There’s some good news when it comes to the Fed raising interest rates: savings and other deposits earn more interest. “Deposit rates are reaching highs not seen in more than a decade,” says Ken.

But be sure to shop around for the best rates, because not all banks will pay you more. “Many banks have been slow with rate increases as their deposit levels have remained high,” says Ken. “To benefit from the higher interest rates, you may have to move your money to those banks which are willing to pay higher savings account rates.”

Look for a high-yield savings account — online banks will probably be your best bet — to ensure you’re getting a competitive rate. You may also find a certificate of deposit (CD) or an I bond to be a good option when it comes to protecting the value of your long-term savings. They have higher rates, but you’ll need to sacrifice some short-term liquidity.

Prepare for student loan repayment

Federal student loan repayments began in October.

Rising interest rates won’t impact existing federal loans, which have fixed interest rates, but could make future student loans more expensive. If you have fixed-rate private loans, those rates won’t change either, but the rate on variable-rate loans will very likely rise. Student loan refinancing may become less common as interest rates rise, but the terms for private, refinanced loans could become less favorable moving forward due to rising rates.

What’s next for the Fed and the economy

The path of future Fed rate hikes depends on whether progress has been made in bringing inflation down. The Fed considers a wide range of economic data points, including CPI and Personal Consumption Expenditure (PCE) inflation, as well as more specific price data.

Chairman Jerome Powell has acknowledged that higher rates will cause an increase in unemployment.
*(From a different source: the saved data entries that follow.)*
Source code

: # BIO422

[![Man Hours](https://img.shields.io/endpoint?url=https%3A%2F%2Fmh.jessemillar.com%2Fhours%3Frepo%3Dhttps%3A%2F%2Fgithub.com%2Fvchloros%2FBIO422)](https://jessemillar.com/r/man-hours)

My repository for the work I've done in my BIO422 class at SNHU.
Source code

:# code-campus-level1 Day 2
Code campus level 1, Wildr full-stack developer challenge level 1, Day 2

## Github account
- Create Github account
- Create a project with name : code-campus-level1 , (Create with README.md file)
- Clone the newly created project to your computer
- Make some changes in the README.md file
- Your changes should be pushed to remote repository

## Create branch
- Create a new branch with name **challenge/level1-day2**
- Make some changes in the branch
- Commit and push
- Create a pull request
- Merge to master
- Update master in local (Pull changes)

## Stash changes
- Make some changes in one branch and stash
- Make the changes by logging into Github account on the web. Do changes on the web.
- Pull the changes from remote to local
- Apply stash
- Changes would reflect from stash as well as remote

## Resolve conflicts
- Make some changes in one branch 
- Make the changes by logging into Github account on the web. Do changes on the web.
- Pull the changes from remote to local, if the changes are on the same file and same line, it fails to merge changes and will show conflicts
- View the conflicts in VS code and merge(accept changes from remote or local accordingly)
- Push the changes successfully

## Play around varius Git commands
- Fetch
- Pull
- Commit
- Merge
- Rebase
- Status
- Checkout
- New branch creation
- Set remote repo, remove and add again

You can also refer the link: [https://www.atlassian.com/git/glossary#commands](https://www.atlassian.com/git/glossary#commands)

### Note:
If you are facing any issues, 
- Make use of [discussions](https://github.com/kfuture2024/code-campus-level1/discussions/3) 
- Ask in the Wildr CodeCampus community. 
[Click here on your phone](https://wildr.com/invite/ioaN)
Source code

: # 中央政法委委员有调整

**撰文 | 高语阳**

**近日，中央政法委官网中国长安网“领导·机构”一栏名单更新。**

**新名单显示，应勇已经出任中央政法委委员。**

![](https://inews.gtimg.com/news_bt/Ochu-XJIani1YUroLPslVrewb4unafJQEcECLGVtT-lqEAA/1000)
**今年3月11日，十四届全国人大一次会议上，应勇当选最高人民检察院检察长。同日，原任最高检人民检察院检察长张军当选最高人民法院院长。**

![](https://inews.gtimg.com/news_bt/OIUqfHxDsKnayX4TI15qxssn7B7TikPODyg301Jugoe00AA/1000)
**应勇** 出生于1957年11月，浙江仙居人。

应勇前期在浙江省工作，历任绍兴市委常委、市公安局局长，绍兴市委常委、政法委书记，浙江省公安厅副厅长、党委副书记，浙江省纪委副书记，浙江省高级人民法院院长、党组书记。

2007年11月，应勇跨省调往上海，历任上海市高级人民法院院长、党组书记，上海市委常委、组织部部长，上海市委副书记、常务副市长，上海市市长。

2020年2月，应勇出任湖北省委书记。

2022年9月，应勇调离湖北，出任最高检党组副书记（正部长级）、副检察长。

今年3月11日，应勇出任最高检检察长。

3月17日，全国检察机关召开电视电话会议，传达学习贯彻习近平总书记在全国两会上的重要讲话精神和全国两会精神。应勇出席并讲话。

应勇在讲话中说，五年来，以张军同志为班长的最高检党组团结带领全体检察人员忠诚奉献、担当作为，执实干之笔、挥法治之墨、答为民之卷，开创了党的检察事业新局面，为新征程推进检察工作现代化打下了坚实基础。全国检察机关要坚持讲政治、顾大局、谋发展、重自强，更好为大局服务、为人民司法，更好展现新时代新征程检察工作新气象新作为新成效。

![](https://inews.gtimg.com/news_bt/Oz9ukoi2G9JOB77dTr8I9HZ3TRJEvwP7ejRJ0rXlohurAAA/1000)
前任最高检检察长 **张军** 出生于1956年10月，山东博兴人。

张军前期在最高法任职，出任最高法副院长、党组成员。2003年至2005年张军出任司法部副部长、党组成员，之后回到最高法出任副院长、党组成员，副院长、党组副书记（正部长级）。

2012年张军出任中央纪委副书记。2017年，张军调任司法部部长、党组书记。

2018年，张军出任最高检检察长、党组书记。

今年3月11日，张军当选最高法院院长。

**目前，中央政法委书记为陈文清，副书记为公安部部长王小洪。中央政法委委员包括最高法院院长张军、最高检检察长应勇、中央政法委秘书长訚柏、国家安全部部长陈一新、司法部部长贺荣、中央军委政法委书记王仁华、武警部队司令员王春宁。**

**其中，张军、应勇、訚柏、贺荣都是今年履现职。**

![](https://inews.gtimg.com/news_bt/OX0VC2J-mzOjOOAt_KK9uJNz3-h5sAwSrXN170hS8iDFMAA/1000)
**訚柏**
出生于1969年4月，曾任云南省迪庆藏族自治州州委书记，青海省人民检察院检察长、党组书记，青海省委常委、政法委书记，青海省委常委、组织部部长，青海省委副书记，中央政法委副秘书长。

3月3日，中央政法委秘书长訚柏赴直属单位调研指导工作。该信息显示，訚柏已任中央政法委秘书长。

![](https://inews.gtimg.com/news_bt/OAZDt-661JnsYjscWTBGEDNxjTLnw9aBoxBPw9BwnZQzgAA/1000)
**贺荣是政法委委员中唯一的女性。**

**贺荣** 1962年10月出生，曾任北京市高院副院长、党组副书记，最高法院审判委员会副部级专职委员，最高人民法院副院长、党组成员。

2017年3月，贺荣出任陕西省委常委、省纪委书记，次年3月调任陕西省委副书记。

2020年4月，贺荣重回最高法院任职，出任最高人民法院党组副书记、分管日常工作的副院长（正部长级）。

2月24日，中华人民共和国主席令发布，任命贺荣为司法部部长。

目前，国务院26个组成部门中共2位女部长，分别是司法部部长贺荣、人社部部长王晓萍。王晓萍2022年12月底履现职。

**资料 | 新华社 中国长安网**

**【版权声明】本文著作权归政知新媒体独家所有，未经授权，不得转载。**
It’s likely that millions of Americans will lose their jobs during this tightening cycle as the demand for workers decreases and a strong labor market weakens. Powell has argued that labor market strength cannot exist in the long run without price stability, so the Fed is willing to tolerate that pain in its effort to slow down inflation.

Frequently asked questions

How does raising interest rates help inflation?

The Fed raises interest rates to slow the amount of money circulating through the economy and drive down aggregate demand. With higher interest rates, there will be lower demand for goods and services, and the prices for those goods and services should fall.

Did the Fed raise interest rates?

No, the Fed did not raise the federal funds rate at its last meeting in March. While the Fed doesn’t directly control the rates at which banks lend to consumers and businesses, the federal funds rate, which determines the rate at which depository institutions lend each other money, affects those rates.

When is the next Fed rate hike?

The Fed could raise interest rates again at its next meeting, which is scheduled for April 30-May 1.